© Reuters. FILE PHOTO: A United States Postal Service (USPS) mail delivery person walks through Times Square in Manhattan, New York City, U.S., May 9, 2022. REUTERS/Andrew Kelly
By David Shepardson
WASHINGTON (Reuters) -Six U.S. senators on Friday urged the U.S. Postal Service (USPS) to delay implementing a new compensation system that they said would cut pay for tens of thousands of rural postal delivery workers.
The senators — Democrats Ron Wyden, Elizabeth Warren, Sherrod Brown, Ed Markey and John Fetterman and independent Bernie Sanders — in a letter to U.S. Postmaster General Louis DeJoy seen by Reuters said the automated Rural Route Evaluated Compensation System (RRECS) should not be used “until the system’s serious flaws are rectified.”
USPS and a union representing workers agreed last month the system would not take effect until at least Saturday.

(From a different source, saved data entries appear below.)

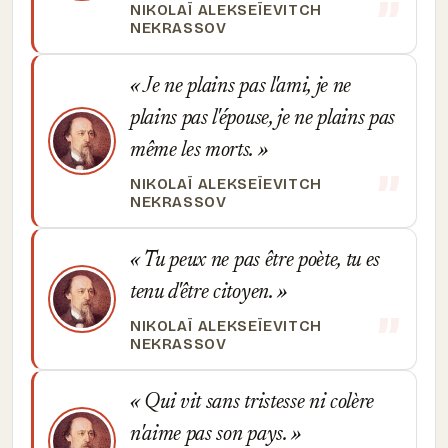
NIKOLAÏ ALEKSEÏEVITCH
NEKRASSOV
Je ne plains pas l'ami, je ne
plains pas l'épouse, je ne plains pas
même les morts.
NIKOLAÏ ALEKSEÏEVITCH
NEKRASSOV
Tu peux ne pas être poète, tu es
tenu d'être citoyen.
NIKOLAÏ ALEKSEÏEVITCH
NEKRASSOV
Qui vit sans tristesse ni colère
n'aime pas son pays.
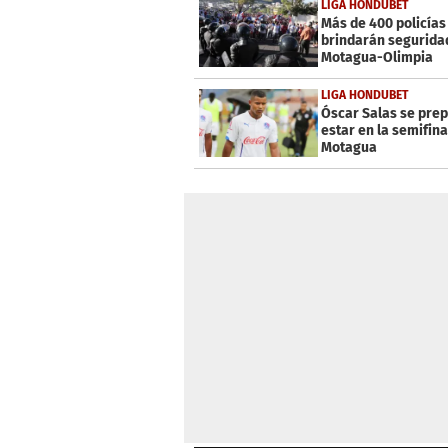
LIGA HONDUBET
Más de 400 policías
brindarán seguridad
Motagua-Olimpia
LIGA HONDUBET
Óscar Salas se pre
estar en la semifina
Motagua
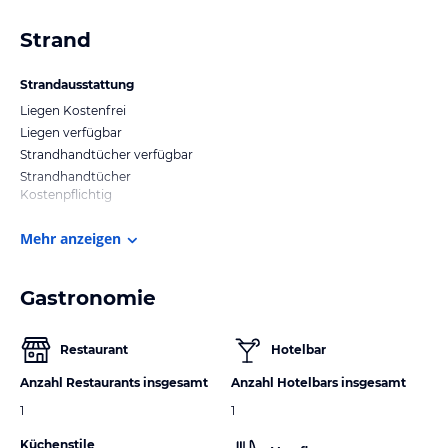
Strand
Strandausstattung
Liegen Kostenfrei
Liegen verfügbar
Strandhandtücher verfügbar
Strandhandtücher
Kostenpflichtig
Mehr anzeigen
Gastronomie
Restaurant
Hotelbar
Anzahl Restaurants insgesamt
Anzahl Hotelbars insgesamt
1
1
Küchenstile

The union and USPS in 2012 had agreed to create a new system to determine compensation for rural carriers.
They also asked how USPS “will reimburse rural carriers for lost earnings when the system makes an inaccurate determination about their routes” and for detailed answers to questions.
USPS, in response, said the compensation system for rural letter carriers is nationally negotiated and codified in their labor agreement and that changes were the result of an arbitration proceeding.
USPS added it would respond to the senators’ letter.
The letter from the senators said the system “will reduce the pay of 66% of carriers significantly, and for nearly 14,000 carriers, those cuts will exceed 8 hours of pay a week.”
The senators said rural letter carriers travel millions of miles daily providing essential services.
“We understand the need to update the rural letter carrier route evaluation system and ensure that rural carriers are compensated for labor that has gone unaccounted for under the current system,” the senators wrote, “but it is critical that USPS fixes the known issues with the system before implementation.”
The letter added that “at a time when USPS is struggling to deliver mail to rural areas, due in part to an inability to recruit rural letter carriers, we fear that RRECS’ impact on working conditions and pay will further deteriorate a vital service to our rural communities.”